WHAT IS EXPECTED:
Across the material below, count the lines that include the word "Courtyard" and give only that count.

RECORDS FOR THE TASK:
--
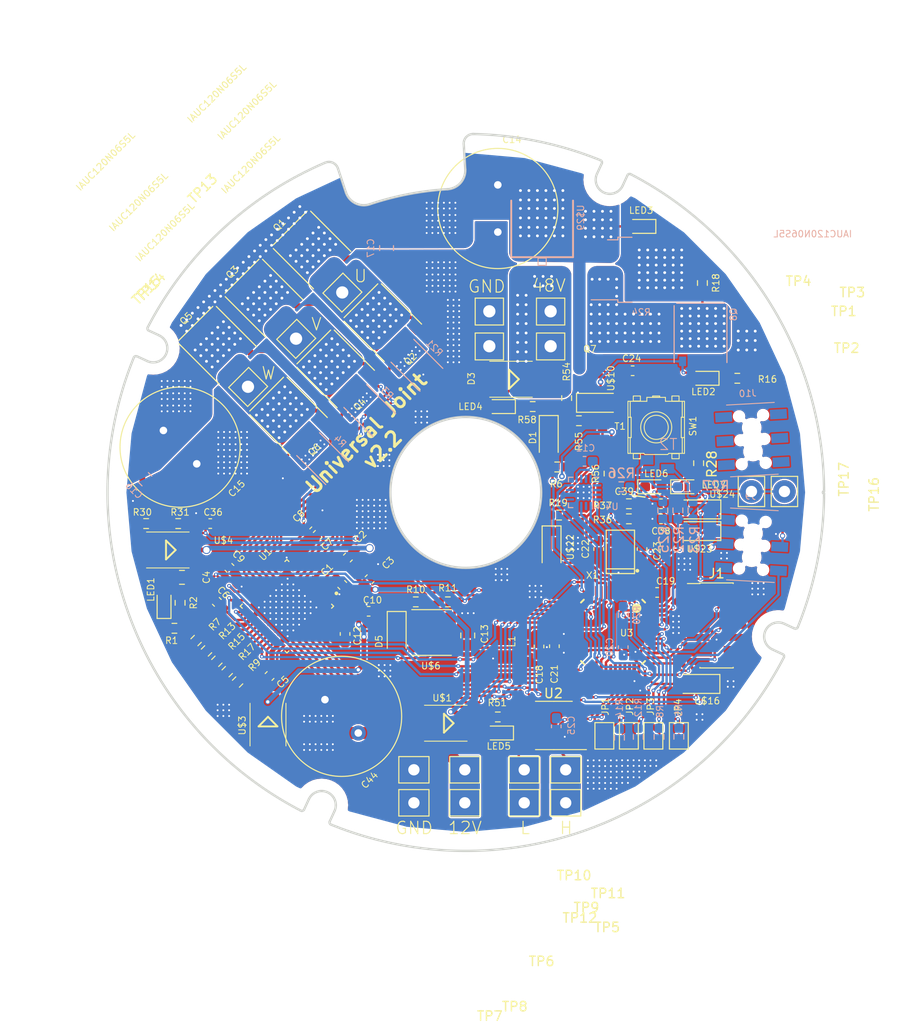
<source format=kicad_pcb>
(kicad_pcb (version 20211014) (generator pcbnew)

  (general
    (thickness 1.6)
  )

  (paper "A4")
  (layers
    (0 "F.Cu" signal)
    (31 "B.Cu" signal)
    (32 "B.Adhes" user "B.Adhesive")
    (33 "F.Adhes" user "F.Adhesive")
    (34 "B.Paste" user)
    (35 "F.Paste" user)
    (36 "B.SilkS" user "B.Silkscreen")
    (37 "F.SilkS" user "F.Silkscreen")
    (38 "B.Mask" user)
    (39 "F.Mask" user)
    (40 "Dwgs.User" user "User.Drawings")
    (41 "Cmts.User" user "User.Comments")
    (42 "Eco1.User" user "User.Eco1")
    (43 "Eco2.User" user "User.Eco2")
    (44 "Edge.Cuts" user)
    (45 "Margin" user)
    (46 "B.CrtYd" user "B.Courtyard")
    (47 "F.CrtYd" user "F.Courtyard")
    (48 "B.Fab" user)
    (49 "F.Fab" user)
    (50 "User.1" user)
    (51 "User.2" user)
    (52 "User.3" user)
    (53 "User.4" user)
    (54 "User.5" user)
    (55 "User.6" user)
    (56 "User.7" user)
    (57 "User.8" user)
    (58 "User.9" user)
  )

  (setup
    (stackup
      (layer "F.SilkS" (type "Top Silk Screen"))
      (layer "F.Paste" (type "Top Solder Paste"))
      (layer "F.Mask" (type "Top Solder Mask") (color "Green") (thickness 0.01))
      (layer "F.Cu" (type "copper") (thickness 0.035))
      (layer "dielectric 1" (type "core") (thickness 1.51) (material "FR4") (epsilon_r 4.5) (loss_tangent 0.02))
      (layer "B.Cu" (type "copper") (thickness 0.035))
      (layer "B.Mask" (type "Bottom Solder Mask") (color "Green") (thickness 0.01))
      (layer "B.Paste" (type "Bottom Solder Paste"))
      (layer "B.SilkS" (type "Bottom Silk Screen"))
      (copper_finish "None")
      (dielectric_constraints no)
    )
    (pad_to_mask_clearance 0)
    (grid_origin 158.2 132.2)
    (pcbplotparams
      (layerselection 0x00010fc_ffffffff)
      (disableapertmacros false)
      (usegerberextensions false)
      (usegerberattributes true)
      (usegerberadvancedattributes true)
      (creategerberjobfile true)
      (svguseinch false)
      (svgprecision 6)
      (excludeedgelayer true)
      (plotframeref false)
      (viasonmask false)
      (mode 1)
      (useauxorigin false)
      (hpglpennumber 1)
      (hpglpenspeed 20)
      (hpglpendiameter 15.000000)
      (dxfpolygonmode true)
      (dxfimperialunits true)
      (dxfusepcbnewfont true)
      (psnegative false)
      (psa4output false)
      (plotreference true)
      (plotvalue true)
      (plotinvisibletext false)
      (sketchpadsonfab false)
      (subtractmaskfromsilk false)
      (outputformat 1)
      (mirror false)
      (drillshape 0)
      (scaleselection 1)
      (outputdirectory "gerbers/")
    )
  )

  (net 0 "")
  (net 1 "GND")
  (net 2 "+3V3")
  (net 3 "/MOTOR_SUPPLY")
  (net 4 "Net-(Q8-PadP$5)")
  (net 5 "unconnected-(C1-Pad1)")
  (net 6 "unconnected-(C1-Pad2)")
  (net 7 "Net-(C2-Pad1)")
  (net 8 "/VM")
  (net 9 "Net-(C5-Pad1)")
  (net 10 "/SENS_U")
  (net 11 "/SENS_V")
  (net 12 "/12V")
  (net 13 "/SW")
  (net 14 "/CB")
  (net 15 "Net-(C21-Pad2)")
  (net 16 "Net-(C22-Pad2)")
  (net 17 "Net-(C23-Pad2)")
  (net 18 "Net-(C24-Pad2)")
  (net 19 "/VBUS")
  (net 20 "/A")
  (net 21 "/B")
  (net 22 "/UART_RX")
  (net 23 "/UART_TX")
  (net 24 "/48V")
  (net 25 "/MOTOR_U")
  (net 26 "/GHA")
  (net 27 "/GLA")
  (net 28 "/MOTOR_V")
  (net 29 "/GHB")
  (net 30 "/GLB")
  (net 31 "/MOTOR_W")
  (net 32 "/GHC")
  (net 33 "/GLC")
  (net 34 "Net-(Q7-Pad3)")
  (net 35 "/NFAULT")
  (net 36 "/DIP1")
  (net 37 "/BRAKE")
  (net 38 "Net-(C25-Pad2)")
  (net 39 "/MODE")
  (net 40 "/DIP2")
  (net 41 "unconnected-(J1-Pad1)")
  (net 42 "/DIP3")
  (net 43 "/IDRIVE")
  (net 44 "/DIP4")
  (net 45 "/VDS")
  (net 46 "/GAIN")
  (net 47 "unconnected-(J1-Pad2)")
  (net 48 "/H1")
  (net 49 "/H2")
  (net 50 "/CURR_FB_U")
  (net 51 "/CURR_FB_W")
  (net 52 "/PWM_1N")
  (net 53 "/PWM_2N")
  (net 54 "/PWM_3N")
  (net 55 "/CS1")
  (net 56 "/CURR_FB_V")
  (net 57 "/TEMP")
  (net 58 "/SPI_SCK")
  (net 59 "/SPI_MISO")
  (net 60 "/SPI_MOSI")
  (net 61 "/PWM_1")
  (net 62 "/PWM_2")
  (net 63 "/PWM_3")
  (net 64 "/FDCAN_RX")
  (net 65 "/FDCAN_TX")
  (net 66 "/SENS_W")
  (net 67 "/SWCLK{slash}JTCK")
  (net 68 "unconnected-(J1-Pad3)")
  (net 69 "Net-(LED1-Pad1)")
  (net 70 "Net-(LED4-Pad1)")
  (net 71 "/SWDIO{slash}JTMS")
  (net 72 "/JTDI")
  (net 73 "/nRST")
  (net 74 "/SWO{slash}JTDO")
  (net 75 "/CAN_L")
  (net 76 "/CAN_H")
  (net 77 "Net-(D1-Pad1)")
  (net 78 "Net-(LED2-Pad1)")
  (net 79 "Net-(LED3-Pad1)")
  (net 80 "unconnected-(J9-Pad2)")
  (net 81 "Net-(LED6-Pad1)")
  (net 82 "Net-(LED6-Pad2)")
  (net 83 "/SEC_IN")
  (net 84 "/SEC_OUT")
  (net 85 "unconnected-(J10-Pad1)")
  (net 86 "unconnected-(J10-Pad2)")
  (net 87 "Net-(LED7-Pad1)")
  (net 88 "unconnected-(J10-Pad3)")
  (net 89 "Net-(LED5-Pad1)")
  (net 90 "unconnected-(J10-Pad4)")
  (net 91 "unconnected-(J10-Pad5)")
  (net 92 "unconnected-(J10-Pad6)")
  (net 93 "Net-(R6-Pad2)")
  (net 94 "Net-(Q7-Pad1)")
  (net 95 "Net-(R9-Pad1)")
  (net 96 "Net-(R10-Pad1)")
  (net 97 "Net-(R20-Pad2)")
  (net 98 "Net-(R23-Pad2)")
  (net 99 "Net-(R27-Pad2)")
  (net 100 "Net-(R54-Pad2)")
  (net 101 "unconnected-(U1-Pad3)")
  (net 102 "unconnected-(U1-Pad4)")
  (net 103 "unconnected-(U1-Pad48)")
  (net 104 "unconnected-(U2-Pad5)")
  (net 105 "unconnected-(U2-Pad8)")
  (net 106 "unconnected-(U3-Pad22)")
  (net 107 "unconnected-(U3-Pad26)")
  (net 108 "unconnected-(U4-Pad1)")
  (net 109 "unconnected-(U4-Pad2)")
  (net 110 "unconnected-(U4-Pad3)")
  (net 111 "unconnected-(U4-Pad6)")
  (net 112 "unconnected-(U4-Pad9)")
  (net 113 "unconnected-(U4-Pad11)")
  (net 114 "unconnected-(U4-Pad14)")
  (net 115 "unconnected-(U4-Pad15)")
  (net 116 "unconnected-(U4-Pad16)")

  (footprint "Connector_Pin:Pin_D1.2mm_L11.3mm_W3.0mm_Flat" (layer "F.Cu") (at 148.4 137.9))

  (footprint "Resistor_SMD:R_0603_1608Metric_Pad0.98x0.95mm_HandSolder" (layer "F.Cu") (at 173.6 82.8 -90))

  (footprint "Diode_SMD:D_0603_1608Metric_Pad1.05x0.95mm_HandSolder" (layer "F.Cu") (at 151.9 130.5 180))

  (footprint "Connector_PinHeader_1.27mm:PinHeader_2x07_P1.27mm_Vertical_SMD" (layer "F.Cu") (at 175.1 119.1))

  (footprint "UNIVERSAL_JOINT_v2_2:SOT23-EBC" (layer "F.Cu") (at 163 98.9))

  (footprint "Capacitor_SMD:C_0603_1608Metric_Pad1.08x0.95mm_HandSolder" (layer "F.Cu") (at 169.2 106.2 180))

  (footprint "Connector_Pin:Pin_D1.3mm_L11.3mm_W2.8mm_Flat" (layer "F.Cu") (at 125.4 93.8 45))

  (footprint "Jumper:SolderJumper-2_P1.3mm_Open_TrianglePad1.0x1.5mm" (layer "F.Cu") (at 163.2 130.8 90))

  (footprint "Capacitor_SMD:C_0603_1608Metric_Pad1.08x0.95mm_HandSolder" (layer "F.Cu") (at 167.2 111 -90))

  (footprint "Resistor_SMD:R_0603_1608Metric_Pad0.98x0.95mm_HandSolder" (layer "F.Cu") (at 163.7 103 90))

  (footprint "UNIVERSAL_JOINT_v2_2:2.5X2-4-PAD" (layer "F.Cu") (at 164.9 111 90))

  (footprint "Capacitor_SMD:C_0603_1608Metric_Pad1.08x0.95mm_HandSolder" (layer "F.Cu") (at 135.7 120 -90))

  (footprint "Diode_SMD:D_SOD-123" (layer "F.Cu") (at 157.3 99.1 -90))

  (footprint "Capacitor_SMD:C_0603_1608Metric_Pad1.08x0.95mm_HandSolder" (layer "F.Cu") (at 132.8 109.5 -135))

  (footprint "Capacitor_SMD:C_0603_1608Metric_Pad1.08x0.95mm_HandSolder" (layer "F.Cu") (at 169.2 107.8 180))

  (footprint "UNIVERSAL_JOINT_v2_2:SMB" (layer "F.Cu") (at 116.9 111.1 180))

  (footprint "Diode_SMD:D_0603_1608Metric_Pad1.05x0.95mm_HandSolder" (layer "F.Cu") (at 152.1 95.9 180))

  (footprint "Capacitor_SMD:C_0603_1608Metric_Pad1.08x0.95mm_HandSolder" (layer "F.Cu") (at 131.7 108.4 45))

  (footprint "UNIVERSAL_JOINT_v2_2:LQFP48-7X7" (layer "F.Cu") (at 164.120653 119.76816 -90))

  (footprint "Capacitor_SMD:C_0603_1608Metric_Pad1.08x0.95mm_HandSolder" (layer "F.Cu") (at 166.2 92.1 180))

  (footprint "Resistor_SMD:R_0603_1608Metric_Pad0.98x0.95mm_HandSolder" (layer "F.Cu") (at 151.9 128.8 180))

  (footprint "Connector_Pin:Pin_D1.2mm_L11.3mm_W3.0mm_Flat" (layer "F.Cu") (at 178.8 104.9 90))

  (footprint "Diode_SMD:D_0603_1608Metric_Pad1.05x0.95mm_HandSolder" (layer "F.Cu") (at 116.5 116.7 90))

  (footprint "Diode_SMD:D_0603_1608Metric_Pad1.05x0.95mm_HandSolder" (layer "F.Cu") (at 168.4 104.4))

  (footprint "Connector_Pin:Pin_D1.3mm_L11.3mm_W2.8mm_Flat" (layer "F.Cu") (at 151 89.5))

  (footprint "UNIVERSAL_JOINT_v2_2:0603" (layer "F.Cu") (at 154.7 120.87816 90))

  (footprint "Capacitor_THT:C_Radial_D12.5mm_H25.0mm_P5.00mm" (layer "F.Cu") (at 116.432233 98.432233 -45))

  (footprint "Diode_SMD:D_0603_1608Metric_Pad1.05x0.95mm_HandSolder" (layer "F.Cu") (at 167 76.8 180))

  (footprint "Diode_SMD:D_SOD-123" (layer "F.Cu") (at 157.6 110.8 -90))

  (footprint "Diode_SMD:D_0603_1608Metric_Pad1.05x0.95mm_HandSolder" (layer "F.Cu") (at 171.9 104.4))

  (footprint "UNIVERSAL_JOINT_v2_2:QFN50P700X700X100-49N" (layer "F.Cu") (at 129.532675 117.05766 -135))

  (footprint "Capacitor_SMD:C_0603_1608Metric_Pad1.08x0.95mm_HandSolder" (layer "F.Cu") (at 162.6 111 90))

  (footprint "Connector_Pin:Pin_D1.3mm_L11.3mm_W2.8mm_Flat" (layer "F.Cu") (at 157.5 85.8))

  (footprint "Connector_Pin:Pin_D1.2mm_L11.3mm_W3.0mm_Flat" (layer "F.Cu") (at 154.7 137.9))

  (footprint "Resistor_SMD:R_0603_1608Metric_Pad0.98x0.95mm_HandSolder" (layer "F.Cu") (at 155.6 95.9))

  (footprint "Resistor_SMD:R_0603_1608Metric_Pad0.98x0.95mm_HandSolder" (layer "F.Cu") (at 177.3 92.9))

  (footprint "Connector_Pin:Pin_D1.2mm_L11.3mm_W3.0mm_Flat" (layer "F.Cu") (at 159.1 134.4))

  (footprint "UNIVERSAL_JOINT_v2_2:SO-8FL" (layer "F.Cu") (at 131.994775 79.094775 45))

  (footprint "Capacitor_SMD:C_0603_1608Metric_Pad1.08x0.95mm_HandSolder" (layer "F.Cu") (at 135.4 114.8 -45))

  (footprint "Capacitor_SMD:C_0603_1608Metric_Pad1.08x0.95mm_HandSolder" (layer "F.Cu") (at 127.68931 124.457753 -135))

  (footprint "Resistor_SMD:R_0603_1608Metric_Pad0.98x0.95mm_HandSolder" (layer "F.Cu") (at 124.3 125.1 -135))

  (footprint "Resistor_SMD:R_0603_1608Metric_Pad0.98x0.95mm_HandSolder" (layer "F.Cu") (at 146.6 116.6 180))

  (footprint "Resistor_SMD:R_0603_1608Metric_Pad0.98x0.95mm_HandSolder" (layer "F.Cu") (at 165.8 106.2 180))

  (footprint "Resistor_SMD:R_0603_1608Metric_Pad0.98x0.95mm_HandSolder" (layer "F.Cu") (at 121 121.8 -135))

  (footprint "Capacitor_SMD:C_0603_1608Metric_Pad1.08x0.95mm_HandSolder" (layer "F.Cu")
    (tedit 5F68FEEF) (tstamp 6d031643-bd1f-42b8-847d-2d0bff7cc465)
    (at 168.8 115.6 180)
    (descr "Capacitor SMD 0603 (1608 Metric), square (rectangular) end terminal, IPC_7351 nominal with elongated pad for handsoldering. (Body size source: IPC-SM-782 page 76, https://www.pcb-3d.com/wordpress/wp-content/uploads/ipc-sm-782a_amendment_1_and_2.pdf), generated with kicad-footprint-generator")
    (tags "capacitor handsold
... [1507039 chars truncated]
</source>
--
SOLUTION:
2